With Del Rosario’s resignation from office, hopes are high in Beijing that his successor will improve ties with China considering that the Philippine government already acceded to the China-led Asian Infrastructure Investment Bank (AIIB). Beijing also welcomes the Philippine participation in the China-initiated Maritime Silk Road Project that aims to promote robust economic ties between China and countries in maritime Southeast Asia. 

But even without Del Rosario at the helm of the DFA, improving Philippine ties with China will be an extra challenge for his successor even beyond the current administration because of these two factors:

• The implementation of the Enhance Defense Cooperation Agreement (EDCA). With the Supreme Court’s decision on the constitutionality of EDCA, the Philippine government is bound to implement it whoever is the Secretary of Foreign Affairs (SFA) or the President. This means that the enhanced rotational presence of American military troops to the Philippines will proceed. In fact, the Mutual Defense Board is already discussing the eight locations in the Philippines where the US can build its facilities to support American military activities in the country. There is no doubt that EDCA strengthens Philippine military alliance with the US. But the strengthening of this alliance is causing insecurities in China making it difficult for the Philippines to repair its damaged relations with Beijing.

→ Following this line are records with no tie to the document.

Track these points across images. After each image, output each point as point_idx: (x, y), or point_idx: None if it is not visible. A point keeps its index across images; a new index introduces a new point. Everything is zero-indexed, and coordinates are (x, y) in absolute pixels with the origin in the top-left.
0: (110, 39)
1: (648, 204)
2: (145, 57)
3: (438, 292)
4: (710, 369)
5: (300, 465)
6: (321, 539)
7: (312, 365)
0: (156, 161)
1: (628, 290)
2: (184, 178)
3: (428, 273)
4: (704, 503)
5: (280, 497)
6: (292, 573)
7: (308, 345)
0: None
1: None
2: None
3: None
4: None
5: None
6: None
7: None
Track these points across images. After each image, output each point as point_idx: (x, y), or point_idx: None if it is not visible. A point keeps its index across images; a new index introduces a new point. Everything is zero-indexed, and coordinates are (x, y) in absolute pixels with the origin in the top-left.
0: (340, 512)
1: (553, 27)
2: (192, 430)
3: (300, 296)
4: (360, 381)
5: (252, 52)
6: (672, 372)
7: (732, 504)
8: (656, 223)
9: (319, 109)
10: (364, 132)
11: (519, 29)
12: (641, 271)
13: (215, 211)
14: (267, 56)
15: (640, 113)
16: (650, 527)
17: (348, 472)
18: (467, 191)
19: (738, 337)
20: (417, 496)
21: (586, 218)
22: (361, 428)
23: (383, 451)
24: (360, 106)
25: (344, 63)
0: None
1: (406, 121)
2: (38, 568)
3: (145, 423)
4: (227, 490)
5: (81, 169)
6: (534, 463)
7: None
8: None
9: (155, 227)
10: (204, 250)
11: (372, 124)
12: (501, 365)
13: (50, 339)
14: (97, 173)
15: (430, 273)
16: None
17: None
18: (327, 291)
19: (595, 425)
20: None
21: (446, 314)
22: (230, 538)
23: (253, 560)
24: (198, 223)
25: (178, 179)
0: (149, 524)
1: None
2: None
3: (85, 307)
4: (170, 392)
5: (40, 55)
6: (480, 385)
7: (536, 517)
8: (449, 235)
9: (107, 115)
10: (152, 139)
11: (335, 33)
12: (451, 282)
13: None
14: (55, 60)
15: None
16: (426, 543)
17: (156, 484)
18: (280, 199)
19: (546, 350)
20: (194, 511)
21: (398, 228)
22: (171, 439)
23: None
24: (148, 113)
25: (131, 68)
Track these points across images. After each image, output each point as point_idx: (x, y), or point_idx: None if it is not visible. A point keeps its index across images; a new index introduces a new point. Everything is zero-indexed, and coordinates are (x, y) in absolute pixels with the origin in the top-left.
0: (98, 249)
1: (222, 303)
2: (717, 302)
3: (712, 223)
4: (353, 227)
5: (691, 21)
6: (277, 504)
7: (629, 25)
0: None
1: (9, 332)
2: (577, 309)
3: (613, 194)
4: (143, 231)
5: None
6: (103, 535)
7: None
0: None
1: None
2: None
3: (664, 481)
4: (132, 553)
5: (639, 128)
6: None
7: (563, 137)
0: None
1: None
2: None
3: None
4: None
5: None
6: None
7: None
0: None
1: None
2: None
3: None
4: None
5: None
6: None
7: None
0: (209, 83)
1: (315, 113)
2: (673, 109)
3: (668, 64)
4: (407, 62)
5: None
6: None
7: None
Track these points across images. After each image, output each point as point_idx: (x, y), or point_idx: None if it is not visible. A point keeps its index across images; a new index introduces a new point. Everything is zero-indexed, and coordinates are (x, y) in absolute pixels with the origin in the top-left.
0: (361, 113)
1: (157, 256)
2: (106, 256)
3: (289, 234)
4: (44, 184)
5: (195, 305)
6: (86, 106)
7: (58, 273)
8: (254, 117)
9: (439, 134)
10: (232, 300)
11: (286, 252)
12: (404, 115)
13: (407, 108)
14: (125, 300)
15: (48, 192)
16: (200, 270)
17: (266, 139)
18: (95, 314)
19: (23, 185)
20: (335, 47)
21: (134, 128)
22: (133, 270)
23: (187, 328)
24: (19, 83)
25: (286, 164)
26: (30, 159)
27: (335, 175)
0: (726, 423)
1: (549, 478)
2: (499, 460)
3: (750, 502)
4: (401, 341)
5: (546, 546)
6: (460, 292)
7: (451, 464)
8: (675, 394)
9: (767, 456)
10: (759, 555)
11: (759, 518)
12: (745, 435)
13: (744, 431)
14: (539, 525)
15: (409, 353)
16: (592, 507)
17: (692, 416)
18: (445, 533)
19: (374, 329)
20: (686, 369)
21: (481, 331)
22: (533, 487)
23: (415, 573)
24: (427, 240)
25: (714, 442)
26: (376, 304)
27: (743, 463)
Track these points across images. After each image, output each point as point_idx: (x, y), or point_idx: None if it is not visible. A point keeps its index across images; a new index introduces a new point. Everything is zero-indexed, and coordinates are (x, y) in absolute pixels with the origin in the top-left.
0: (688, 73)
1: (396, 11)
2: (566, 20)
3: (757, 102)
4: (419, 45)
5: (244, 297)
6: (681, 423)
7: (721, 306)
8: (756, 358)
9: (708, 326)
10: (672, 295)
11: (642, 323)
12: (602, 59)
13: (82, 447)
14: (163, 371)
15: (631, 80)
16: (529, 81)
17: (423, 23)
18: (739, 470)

• The result of the Philippines-China Arbitration. When the Permanent Court of Arbitration (PCA) announced on October 29, 2015 that the Tribunal has jurisdiction to hear seven of the Philippine’s complaints against China, there is a view that the Philippines already achieved its legal victory on the first round of its case. But the Philippines has already suffered political defeat when China built artificial islands on the seven reefs in the South China Sea. It is expected that the PCA will announce the final ruling of the Tribunal in June 2016 or earlier.  Whatever will be the result of the final ruling, China has already changed the facts on the ground in the South China Sea, particularly in areas covered by the International Arbitration.  The result of the arbitration will not prevent China from carrying on with its construction activities on the geographic features it already occupies. This situation will find it very difficult for the Philippines to deal with China without a relaxation of its positions on the South China Sea.

After Del Rosario, the next SFA will be faced with the perennial dilemma of how to balance Philippine relations with China and the US.  

While the US continues to be the linchpin of Philippine foreign and security policy, the next SFA should avoid the excessive pro-Americanism of Del Rosario. Instead, the next SFA should use the strengthening of its relations with the US as leverage in repairing Manila’s damaged ties with Beijing.  

Like what other Southeast Asian countries are doing, the Philippines should not unnecessarily choose one between two competing powers: US or China. 

Rather, the Philippines must learn how to hedge in order to get the best of both worlds to advance its national interest here and abroad.  

The resignation of Del Rosario is an opportunity to pursue this kind of foreign policy. – Rappler.com

 

Dr. Rommel C. Banlaoi teaches at the Department of International Studies at Miriam College and currently the Vice President of the Philippine Association for Chinese Studies (PACS).  He is the Director of the Center for Intelligence and National Security Studies (CINSS) and Chairman of the Philippine Institute for Peace, Violence and Terrorism Research (PIPVTR).